BEGIN TEXT EXCERPT

British police: LGBT fans at World Cup should obey local law
DOMODEDOVO, Russia (AP) Police from 33 countries are gathering under one roof for the World Cup as Russia prepares to deal with potential issues ranging from hooliganism and terrorism to backlash against local laws restricting LGBT rights.
The police representatives from all 32 competing countries plus 2022 host Qatar will gather in a police academy on the edge of the forest outside Moscow to share intelligence and spot troublemakers in World Cup crowds.
At the center, opened Tuesday by Russian Interior Minister Vladimir Kolokoltsev, they’ll walk up a red carpet to the entrance, past a table football game and a large plastic model of World Cup mascot Zabivaka the wolf, before sitting at desks arranged by each team’s World Cup group.
”Our task is to respond quickly, correctly and according to the law” when trouble occurs,” Kolokoltsev said.
The top British officer working at the tournament, Chief Inspector Joseph Stokoe, takes part amid diplomatic tension. Britain has accused Russia of using a nerve agent in the attempted assassination of former spy Sergei Skripal in the English city of Salisbury in March, which Moscow denies.
Stokoe says the aim is to ”take politics out of policing.” He recommends that visiting LGBT fans follow local laws which restrict how they can express their identity in public.
Russian law bans the so-called ”propaganda” of homosexuality in any setting where children could be present. In practice, it has been used to restrict public discussion of lesbian, gay, bisexual and transgender issues and to block protests, although Russian authorities have suggested the measure won’t be as strictly enforced at the World Cup.
When asked what advice he’d give to LGBT fans who are following the England team, Stokoe predicted ”they will follow the law as it is in Russia.”

END TEXT EXCERPT

> **PROBLEM TO WORK ON**
Copy out the part of the World Cup policing article starting with "The top British" and going on through "the World Cup.", keeping every word unchanged.

BEGIN SUPPLIED RECORDS

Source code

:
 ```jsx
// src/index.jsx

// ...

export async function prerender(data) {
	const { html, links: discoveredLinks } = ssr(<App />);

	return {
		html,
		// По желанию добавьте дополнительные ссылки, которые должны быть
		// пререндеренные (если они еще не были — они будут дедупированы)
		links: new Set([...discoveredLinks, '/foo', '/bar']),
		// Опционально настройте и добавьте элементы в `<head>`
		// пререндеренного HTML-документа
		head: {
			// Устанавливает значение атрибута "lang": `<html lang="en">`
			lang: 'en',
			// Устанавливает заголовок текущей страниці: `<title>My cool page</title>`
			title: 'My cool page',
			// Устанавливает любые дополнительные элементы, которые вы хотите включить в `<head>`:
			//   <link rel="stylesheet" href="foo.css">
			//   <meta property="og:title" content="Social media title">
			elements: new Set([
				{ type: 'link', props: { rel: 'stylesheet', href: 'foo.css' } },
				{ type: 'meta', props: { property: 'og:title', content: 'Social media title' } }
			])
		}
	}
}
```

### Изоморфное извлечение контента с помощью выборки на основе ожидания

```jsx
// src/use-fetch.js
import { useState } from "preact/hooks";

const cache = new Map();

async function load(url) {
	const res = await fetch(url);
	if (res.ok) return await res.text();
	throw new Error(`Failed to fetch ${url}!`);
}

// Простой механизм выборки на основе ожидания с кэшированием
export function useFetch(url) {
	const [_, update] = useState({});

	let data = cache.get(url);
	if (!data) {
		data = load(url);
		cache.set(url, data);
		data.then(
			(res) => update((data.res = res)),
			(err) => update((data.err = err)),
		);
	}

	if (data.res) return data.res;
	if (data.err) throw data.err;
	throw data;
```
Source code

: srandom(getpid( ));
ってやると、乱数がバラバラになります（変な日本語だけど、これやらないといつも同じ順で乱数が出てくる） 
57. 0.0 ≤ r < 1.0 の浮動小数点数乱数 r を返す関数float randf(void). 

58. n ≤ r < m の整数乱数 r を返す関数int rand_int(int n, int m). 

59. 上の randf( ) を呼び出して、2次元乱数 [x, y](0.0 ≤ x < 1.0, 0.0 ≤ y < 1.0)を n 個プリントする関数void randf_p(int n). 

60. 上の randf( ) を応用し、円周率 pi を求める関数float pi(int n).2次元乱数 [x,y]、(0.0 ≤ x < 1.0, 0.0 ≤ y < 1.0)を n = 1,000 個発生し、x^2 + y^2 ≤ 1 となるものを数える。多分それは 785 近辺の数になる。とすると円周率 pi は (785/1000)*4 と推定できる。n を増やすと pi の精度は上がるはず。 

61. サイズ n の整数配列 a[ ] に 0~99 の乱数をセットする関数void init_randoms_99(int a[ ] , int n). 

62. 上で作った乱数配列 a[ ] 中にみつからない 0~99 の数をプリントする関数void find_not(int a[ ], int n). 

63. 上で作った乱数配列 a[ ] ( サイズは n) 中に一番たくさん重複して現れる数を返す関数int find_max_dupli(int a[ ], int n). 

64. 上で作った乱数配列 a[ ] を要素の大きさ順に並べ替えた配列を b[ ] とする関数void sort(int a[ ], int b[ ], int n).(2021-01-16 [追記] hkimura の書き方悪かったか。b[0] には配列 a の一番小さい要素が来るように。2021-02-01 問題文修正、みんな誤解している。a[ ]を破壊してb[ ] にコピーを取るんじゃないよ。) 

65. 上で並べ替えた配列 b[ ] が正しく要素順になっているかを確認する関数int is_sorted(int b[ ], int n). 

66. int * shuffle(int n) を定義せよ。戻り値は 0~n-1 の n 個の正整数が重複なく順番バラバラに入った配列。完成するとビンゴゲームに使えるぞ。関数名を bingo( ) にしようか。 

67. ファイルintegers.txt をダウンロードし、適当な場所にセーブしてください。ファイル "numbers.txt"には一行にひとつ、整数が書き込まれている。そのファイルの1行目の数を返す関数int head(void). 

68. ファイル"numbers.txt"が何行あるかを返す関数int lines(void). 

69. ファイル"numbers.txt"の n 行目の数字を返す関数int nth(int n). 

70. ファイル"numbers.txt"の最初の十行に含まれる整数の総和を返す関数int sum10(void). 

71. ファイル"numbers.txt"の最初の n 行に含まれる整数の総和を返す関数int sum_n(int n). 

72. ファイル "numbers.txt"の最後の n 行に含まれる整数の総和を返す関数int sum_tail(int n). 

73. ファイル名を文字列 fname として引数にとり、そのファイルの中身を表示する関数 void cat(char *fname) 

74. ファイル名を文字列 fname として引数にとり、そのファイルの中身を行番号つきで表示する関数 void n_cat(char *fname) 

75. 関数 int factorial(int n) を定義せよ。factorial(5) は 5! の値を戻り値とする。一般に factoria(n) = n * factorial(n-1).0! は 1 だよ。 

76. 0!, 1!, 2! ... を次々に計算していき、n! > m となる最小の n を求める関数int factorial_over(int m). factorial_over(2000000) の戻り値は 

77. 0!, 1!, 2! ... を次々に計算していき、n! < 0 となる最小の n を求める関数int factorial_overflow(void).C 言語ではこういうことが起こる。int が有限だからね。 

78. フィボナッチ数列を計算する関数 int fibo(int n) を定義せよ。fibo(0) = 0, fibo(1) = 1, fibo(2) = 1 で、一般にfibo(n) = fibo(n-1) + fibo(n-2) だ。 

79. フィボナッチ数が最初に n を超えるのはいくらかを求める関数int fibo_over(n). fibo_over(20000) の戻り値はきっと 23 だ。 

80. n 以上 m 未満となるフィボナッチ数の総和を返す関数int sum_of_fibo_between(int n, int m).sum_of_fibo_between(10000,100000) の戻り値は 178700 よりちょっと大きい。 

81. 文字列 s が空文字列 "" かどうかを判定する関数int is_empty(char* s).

END SUPPLIED RECORDS

> **ANSWER TO THE PROBLEM**
The top British officer working at the tournament, Chief Inspector Joseph Stokoe, takes part amid diplomatic tension. Britain has accused Russia of using a nerve agent in the attempted assassination of former spy Sergei Skripal in the English city of Salisbury in March, which Moscow denies.
Stokoe says the aim is to ”take politics out of policing.” He recommends that visiting LGBT fans follow local laws which restrict how they can express their identity in public.
Russian law bans the so-called ”propaganda” of homosexuality in any setting where children could be present. In practice, it has been used to restrict public discussion of lesbian, gay, bisexual and transgender issues and to block protests, although Russian authorities have suggested the measure won’t be as strictly enforced at the World Cup.